Many of you will work in manufacturing companies or provide services for them. Others will work in retail or service organizations that do business with manufacturers. This section will help you understand how manufacturing companies work and how to read both their internal and external financial statements.

Assume you own a bicycle store and purchase bicycles and accessories to sell to customers. To determine your profitability, you would subtract the cost of bicycles and accessories from your gross sales as cost of goods sold. However, if you owned the manufacturing company that made the bicycles, you would base your cost of goods sold on the cost of manufacturing those bicycles. Accounting for manufacturing costs is more complex than accounting for costs of merchandise purchased that is ready for sale.

Perhaps the most important accounting difference between merchandisers and manufacturers relates to the differences in the nature of their activities. A merchandiser purchases finished goods ready to be sold. On the other hand, a manufacturer must purchase raw materials and use production equipment and employee labor to transform the raw materials into finished products.

Thus, while a merchandiser has only one type of inventory—merchandise available for sale—a manufacturer has three types— unprocessed materials, partially complete work in process, and ready-for-sale finished goods. Instead of one inventory account, three different inventory accounts are necessary to show the cost of inventory in various stages of production. Looking at Exhibit 2, you can see how the inventory cost flows differ between manufacturing and merchandising companies.

We compare a manufacturer’s cost of goods sold section of the income statement to that same section of the merchandiser’s income statement in the chart below. There are two major differences in these cost of goods sold sections: (1) goods ready to be sold are referred to as merchandise inventory by a merchandiser and finished goods inventory by a manufacturer, and (2) the net cost of purchases for a merchandiser is equivalent to the cost of goods manufactured by a manufacturer.

Merchandiser and manufacturer accounting: Differences in cost concepts

Cost is a financial measure of the resources used or given up to achieve a stated purpose. Product costs are the costs a company assigns to units produced. Product costs are the costs of making a product, such as an automobile; the cost of making and serving a meal in a restaurant; or the cost of teaching a class in a university.

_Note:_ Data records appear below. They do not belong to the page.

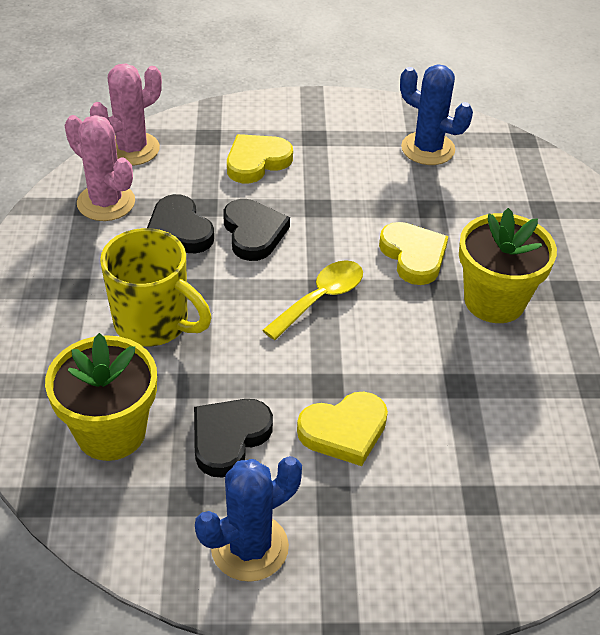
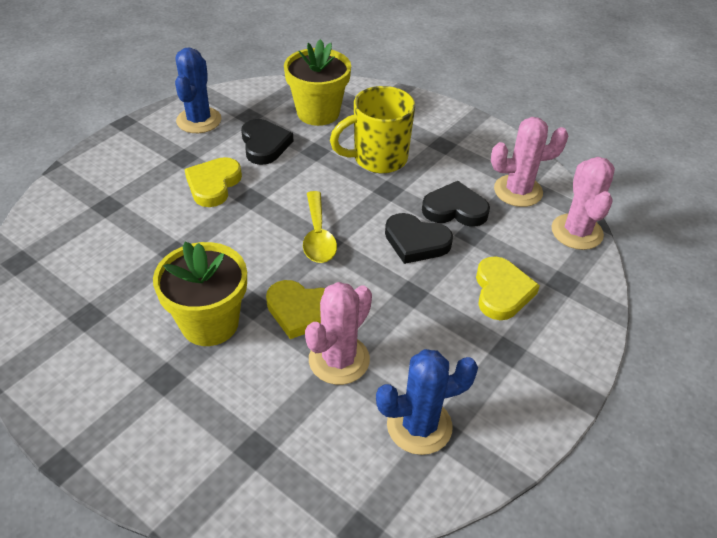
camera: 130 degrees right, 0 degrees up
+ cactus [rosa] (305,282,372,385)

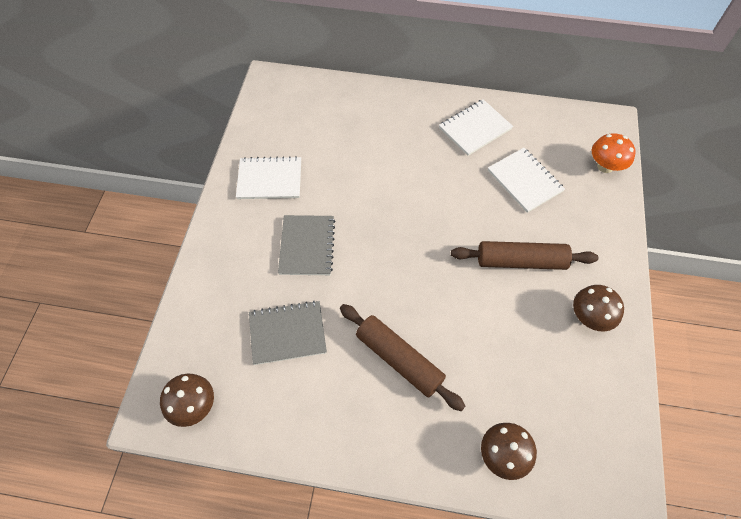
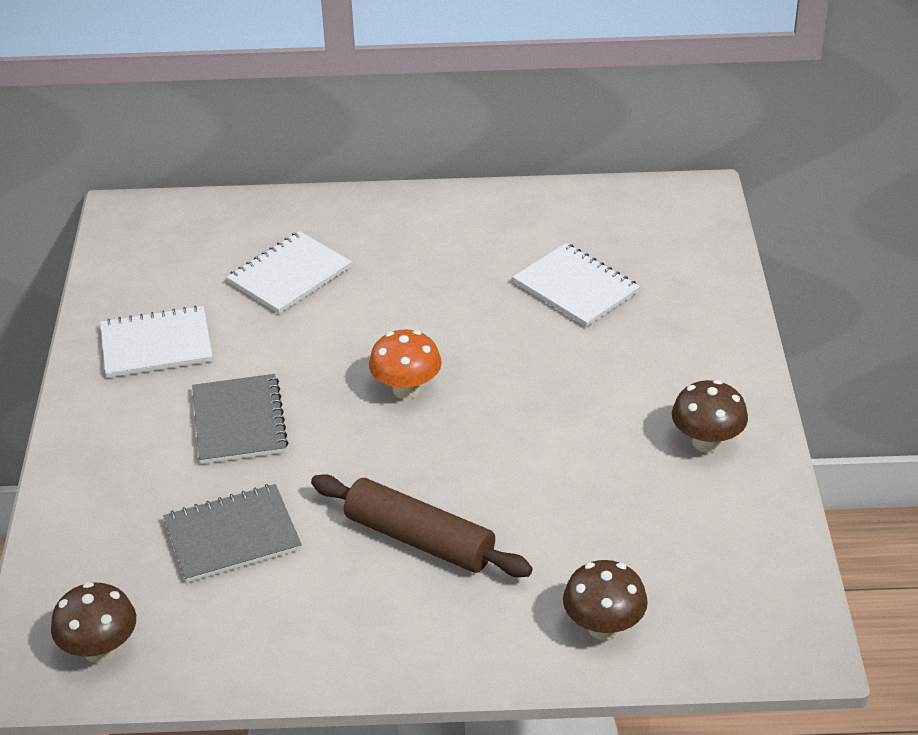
camera: 10 degrees left, 20 degrees down
~ cuaderno [blanco] (439,99,513,156) to (226,231,352,314)
~ seta [naranja] (592,133,636,173) to (369,330,442,399)
- rodillo [marrón] (451,241,598,270)

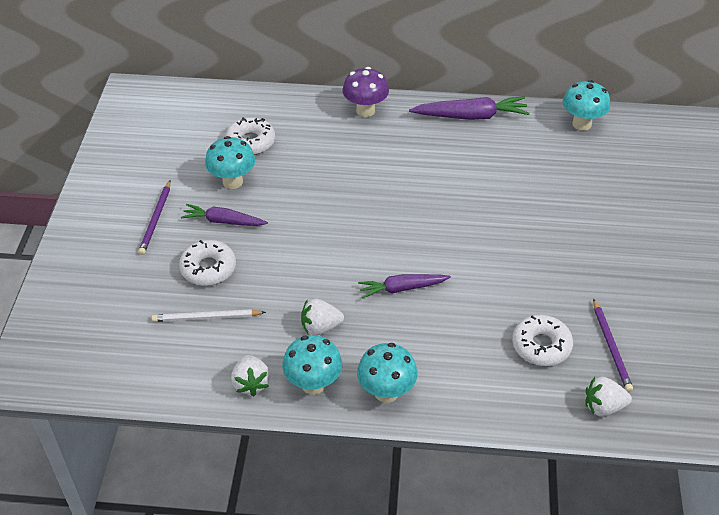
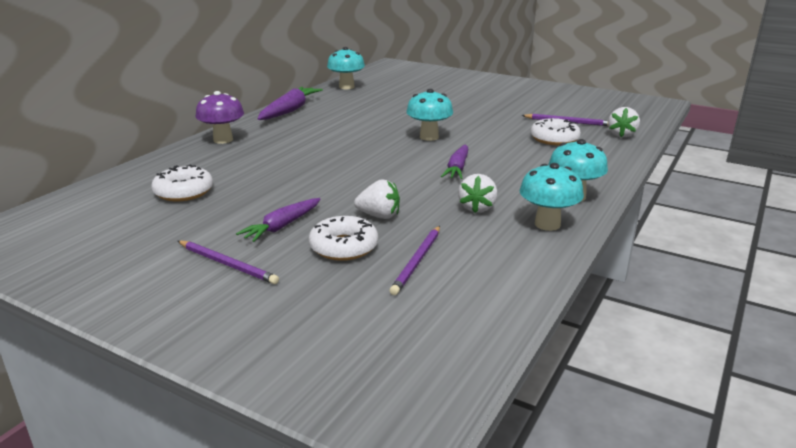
camera: 65 degrees left, 20 degrees down
~ fresa [blanco] (231,355,270,396) to (354,179,400,219)
~ lápiz [blanco] (152,309,266,322) to lápiz [morado] (390,226,440,295)
~ seta [turquesa] (205,136,255,189) to (406,89,453,141)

Manufacturing companies use the most complex product costing methods. To ensure that you understand how and why product costing is done in manufacturing companies, we use many manufacturing company examples. However, since many of you could have careers in service or merchandising companies, we also use nonmanufacturing examples.

In manufacturing companies, a product’s cost is made up of three cost elements: direct material costs, direct labor costs, and manufacturing overhead costs.